В 1978 году Исааку Башевису-Зингеру была присуждена Нобелевская премия по литературе. К этому времени вышли в свет 7 сборников его рассказов, 8 романов и 11 детских книг. Ранее, в 1966 году, Нобелевский комитет присудил премию Шмуэлю Агнону — еврейскому писателю, который пишет на иврите, современном языке. О, как быстро все меняется! На протяжении веков мертвым языком был древнееврейский. Так было и в начале века. И вот иврит живет, а идиш, разговорный язык подавляющего большинства евреев Европы, умирает.
«Язык рабства, который надо забыть» — точка зрения сионистов. «Зачем нам идиш, если мы уже принадлежим другой культуре?» — говорят ассимилированные евреи. Но Башевис-Зингер возражает: «Некоторые считают, что идиш — мертвый язык. То же самое говорили про иврит две тысячи лет подряд. Его возрождение в наше время просто чудо… Идиш еще не сказал своего последнего слова. Он таит в себе сокровища, не ведомые миру…». И еще: «Меня часто спрашивают, почему я пишу на мертвом языке? Мне нравится писать и рассказывать о духах, призраках и привидениях. Язык, который умирает, больше подходит для того, чтобы писать о лапетутниках, о проказливых чертенятах, о злых бесах. И чертям, и привидениям нравится идиш. Насколько я знаю, именно на идиш они и разговаривают».

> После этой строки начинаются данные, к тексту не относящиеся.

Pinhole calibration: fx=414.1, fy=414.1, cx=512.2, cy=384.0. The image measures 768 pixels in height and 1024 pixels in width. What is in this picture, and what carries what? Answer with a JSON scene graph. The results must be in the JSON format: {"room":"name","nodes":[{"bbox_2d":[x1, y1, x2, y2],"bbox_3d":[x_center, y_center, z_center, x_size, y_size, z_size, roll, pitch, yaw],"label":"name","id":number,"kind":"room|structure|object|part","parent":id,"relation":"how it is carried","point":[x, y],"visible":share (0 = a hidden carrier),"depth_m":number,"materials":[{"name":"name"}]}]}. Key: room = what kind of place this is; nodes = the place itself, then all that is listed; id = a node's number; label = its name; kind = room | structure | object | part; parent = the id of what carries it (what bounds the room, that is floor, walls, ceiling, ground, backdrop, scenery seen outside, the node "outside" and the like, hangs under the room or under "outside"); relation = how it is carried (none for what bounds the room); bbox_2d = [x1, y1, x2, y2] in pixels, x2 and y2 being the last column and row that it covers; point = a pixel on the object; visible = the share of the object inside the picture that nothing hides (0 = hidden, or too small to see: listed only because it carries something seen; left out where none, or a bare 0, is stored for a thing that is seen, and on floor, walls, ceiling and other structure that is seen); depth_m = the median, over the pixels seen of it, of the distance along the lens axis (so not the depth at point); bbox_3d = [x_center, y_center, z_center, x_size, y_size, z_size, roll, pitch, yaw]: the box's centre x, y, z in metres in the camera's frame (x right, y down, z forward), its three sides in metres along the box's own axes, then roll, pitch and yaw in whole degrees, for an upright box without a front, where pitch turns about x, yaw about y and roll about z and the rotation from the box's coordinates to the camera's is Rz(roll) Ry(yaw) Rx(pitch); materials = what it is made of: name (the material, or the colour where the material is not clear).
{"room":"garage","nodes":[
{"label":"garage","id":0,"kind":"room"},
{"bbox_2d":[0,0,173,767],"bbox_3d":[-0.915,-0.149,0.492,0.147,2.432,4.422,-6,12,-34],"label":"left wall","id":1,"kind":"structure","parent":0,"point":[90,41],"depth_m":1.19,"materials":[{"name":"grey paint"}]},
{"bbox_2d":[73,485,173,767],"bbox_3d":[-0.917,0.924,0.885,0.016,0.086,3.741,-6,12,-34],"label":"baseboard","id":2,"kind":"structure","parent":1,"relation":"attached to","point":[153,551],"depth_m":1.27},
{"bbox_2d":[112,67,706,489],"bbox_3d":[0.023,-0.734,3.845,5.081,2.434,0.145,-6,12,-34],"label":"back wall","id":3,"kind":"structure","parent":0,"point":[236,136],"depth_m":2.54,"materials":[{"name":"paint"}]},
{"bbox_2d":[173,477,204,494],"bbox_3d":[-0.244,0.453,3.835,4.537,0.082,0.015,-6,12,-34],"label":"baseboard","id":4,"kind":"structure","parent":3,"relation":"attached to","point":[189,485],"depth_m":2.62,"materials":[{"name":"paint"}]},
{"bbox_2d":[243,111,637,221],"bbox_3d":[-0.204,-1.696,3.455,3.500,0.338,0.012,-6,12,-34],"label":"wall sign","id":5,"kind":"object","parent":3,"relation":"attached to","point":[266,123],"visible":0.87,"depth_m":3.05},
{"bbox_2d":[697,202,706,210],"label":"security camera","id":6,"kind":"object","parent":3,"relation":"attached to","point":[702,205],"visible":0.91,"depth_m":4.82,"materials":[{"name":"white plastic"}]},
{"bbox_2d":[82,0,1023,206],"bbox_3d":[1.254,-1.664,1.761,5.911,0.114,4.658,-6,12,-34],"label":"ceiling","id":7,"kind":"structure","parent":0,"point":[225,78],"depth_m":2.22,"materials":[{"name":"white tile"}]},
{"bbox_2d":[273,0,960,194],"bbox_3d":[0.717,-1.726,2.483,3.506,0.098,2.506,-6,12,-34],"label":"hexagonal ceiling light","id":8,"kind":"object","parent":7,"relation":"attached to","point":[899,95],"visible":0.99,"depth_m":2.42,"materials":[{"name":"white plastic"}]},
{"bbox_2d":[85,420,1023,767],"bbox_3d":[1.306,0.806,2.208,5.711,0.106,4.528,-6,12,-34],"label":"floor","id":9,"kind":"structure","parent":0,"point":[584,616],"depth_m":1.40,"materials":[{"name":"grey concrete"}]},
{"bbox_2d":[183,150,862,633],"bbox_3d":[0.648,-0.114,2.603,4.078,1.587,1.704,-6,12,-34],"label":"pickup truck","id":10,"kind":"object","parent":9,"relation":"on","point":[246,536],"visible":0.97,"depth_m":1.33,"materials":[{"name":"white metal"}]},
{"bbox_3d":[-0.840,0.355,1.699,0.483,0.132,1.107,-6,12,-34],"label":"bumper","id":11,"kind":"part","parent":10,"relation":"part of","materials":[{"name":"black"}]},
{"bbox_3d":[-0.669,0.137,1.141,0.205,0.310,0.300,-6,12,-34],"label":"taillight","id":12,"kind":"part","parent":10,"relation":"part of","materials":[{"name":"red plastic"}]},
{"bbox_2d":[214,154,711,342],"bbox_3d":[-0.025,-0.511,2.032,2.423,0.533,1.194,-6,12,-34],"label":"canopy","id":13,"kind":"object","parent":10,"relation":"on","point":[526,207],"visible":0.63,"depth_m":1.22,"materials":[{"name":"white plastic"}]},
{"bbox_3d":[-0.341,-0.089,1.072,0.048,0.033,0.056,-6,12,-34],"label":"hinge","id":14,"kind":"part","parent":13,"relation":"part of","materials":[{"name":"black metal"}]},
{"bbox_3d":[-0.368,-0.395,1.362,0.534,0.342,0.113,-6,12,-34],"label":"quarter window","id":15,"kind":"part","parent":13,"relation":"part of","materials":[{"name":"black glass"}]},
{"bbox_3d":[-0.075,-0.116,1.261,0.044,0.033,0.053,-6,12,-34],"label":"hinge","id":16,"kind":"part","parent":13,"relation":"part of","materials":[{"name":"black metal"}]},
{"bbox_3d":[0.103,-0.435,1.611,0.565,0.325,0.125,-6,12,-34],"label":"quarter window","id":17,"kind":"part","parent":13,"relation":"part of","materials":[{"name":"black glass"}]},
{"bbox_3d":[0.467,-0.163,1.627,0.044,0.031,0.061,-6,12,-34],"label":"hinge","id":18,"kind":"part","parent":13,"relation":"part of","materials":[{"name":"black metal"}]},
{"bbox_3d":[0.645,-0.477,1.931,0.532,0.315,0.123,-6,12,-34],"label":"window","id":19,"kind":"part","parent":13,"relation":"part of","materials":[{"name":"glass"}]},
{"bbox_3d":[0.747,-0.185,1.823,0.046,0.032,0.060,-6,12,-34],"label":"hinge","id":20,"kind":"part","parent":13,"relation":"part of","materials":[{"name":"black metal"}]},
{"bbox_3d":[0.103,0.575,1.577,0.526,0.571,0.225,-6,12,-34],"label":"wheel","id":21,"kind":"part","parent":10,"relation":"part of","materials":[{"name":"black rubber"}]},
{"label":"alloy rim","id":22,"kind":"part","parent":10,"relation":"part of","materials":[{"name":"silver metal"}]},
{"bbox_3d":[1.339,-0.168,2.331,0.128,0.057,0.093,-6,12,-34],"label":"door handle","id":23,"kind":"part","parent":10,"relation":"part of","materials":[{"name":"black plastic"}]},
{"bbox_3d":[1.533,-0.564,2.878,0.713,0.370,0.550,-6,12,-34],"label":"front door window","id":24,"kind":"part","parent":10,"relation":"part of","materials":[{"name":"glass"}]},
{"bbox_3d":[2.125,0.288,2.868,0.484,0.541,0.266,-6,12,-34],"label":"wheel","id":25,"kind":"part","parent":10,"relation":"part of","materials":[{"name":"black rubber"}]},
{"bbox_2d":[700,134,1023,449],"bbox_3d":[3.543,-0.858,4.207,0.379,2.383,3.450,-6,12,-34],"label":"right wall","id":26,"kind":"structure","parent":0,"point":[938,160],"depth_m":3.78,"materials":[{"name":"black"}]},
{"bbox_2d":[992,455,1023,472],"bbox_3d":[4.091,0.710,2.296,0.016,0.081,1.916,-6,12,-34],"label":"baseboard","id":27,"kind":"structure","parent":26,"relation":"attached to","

До сих пор здесь ничего не сказано о «литературных достоинствах» произведений писателя. Об этом написано достаточно. Но мой очерк — не литературоведческая работа. Могу сказать лишь о своих впечатлениях и ощущениях. Что же так завораживает и привлекает в произведениях Зингера? Великолепные, мастерски сделанные описания природы? Нет, пожалуй. Этим он нас не балует, да и не удивишь нас, избалованных, читающих по-русски. Изумительно выписанные психологические типы? Тоже нет. Писатель говорит и говорит, рассказ течёт и течёт, и действуют не слова, а вот этот вялый, как будто безразличный тон. Ведется монотонное, неторопливое повествование на так называемом «мёртвом языке», и язык возвращается к жизни — язык, полный оптимизма, человечности, неизбывного мягкого и горького юмора. А мы — мы не можем оторваться, мы следуем за автором, пусть даже и с помощью переводчика. Так в чём же секрет? В чём «тайна творчества писателя»? Не знаю. Наверно, понять это нам пока не дано. А может, и не надо пытаться. Должны же иногда оставаться на белом свете неразгаданные тайны.

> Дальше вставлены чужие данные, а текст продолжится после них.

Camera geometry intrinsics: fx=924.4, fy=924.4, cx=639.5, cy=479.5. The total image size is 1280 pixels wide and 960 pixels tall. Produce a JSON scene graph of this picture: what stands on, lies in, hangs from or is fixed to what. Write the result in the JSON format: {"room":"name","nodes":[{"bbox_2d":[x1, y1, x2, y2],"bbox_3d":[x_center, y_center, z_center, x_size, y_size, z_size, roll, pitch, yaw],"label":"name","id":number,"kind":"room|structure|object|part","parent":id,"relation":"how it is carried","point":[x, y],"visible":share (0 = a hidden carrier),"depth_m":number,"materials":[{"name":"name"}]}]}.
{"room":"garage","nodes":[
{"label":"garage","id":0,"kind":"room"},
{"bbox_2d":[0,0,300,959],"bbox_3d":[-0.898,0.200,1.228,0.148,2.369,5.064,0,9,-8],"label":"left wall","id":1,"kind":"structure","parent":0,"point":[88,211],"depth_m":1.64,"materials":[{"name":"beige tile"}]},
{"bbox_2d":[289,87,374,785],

И последнее. Об этом трудно и не хочется говорить, но не говорить — нельзя. Основная тема прозы Башевиса-Зингера — ушедший мир польского еврейства: образ жизни, традиции, легенды и предания. Чудотворцы, мистики…
Но произошла КАТАСТРОФА. Мир после Освенцима стал другим. «После Освенцима нельзя писать стихи» — вот чувства и мысли многих. А немецкая еврейка Нелли Закс, чудом спасшаяся, уехала из Германии в мае 1940 года при энергичной помощи Сельмы Лагерлёф — только тогда и стала писать стихи. «Страшные переживания, которые привели меня на край сумасшествия и смерти, выучили меня писать. Если бы не умела писать, не выжила бы. Писать меня учила смерть. Мои метафоры — это мои раны» — её слова[49].
После Освенцима появилась Декларация прав человека. ЧЕЛОВЕКА! После Освенцима не могло, не должно было оставаться прежним христианство. После Катастрофы — только тогда! — христианский мир очнулся. Не сразу. Однако папской Буллой с евреев снято обвинение в распятии Христа. Появилась надежда на диалог. Но такому диалогу должно предшествовать покаяние. Западное христианство через покаяние прошло. Православию покаяние только предстоит. Одним из первых шагов на этом пути должно стать разрушение ложных мифов и стереотипов. Что знают в России о евреях, об иудаизме? Зачастую — увы! — почти ничего. Необходим диалог. Узнавание друг друга. И эта книга издательства «Амфора» — неоценимый подарок читателю.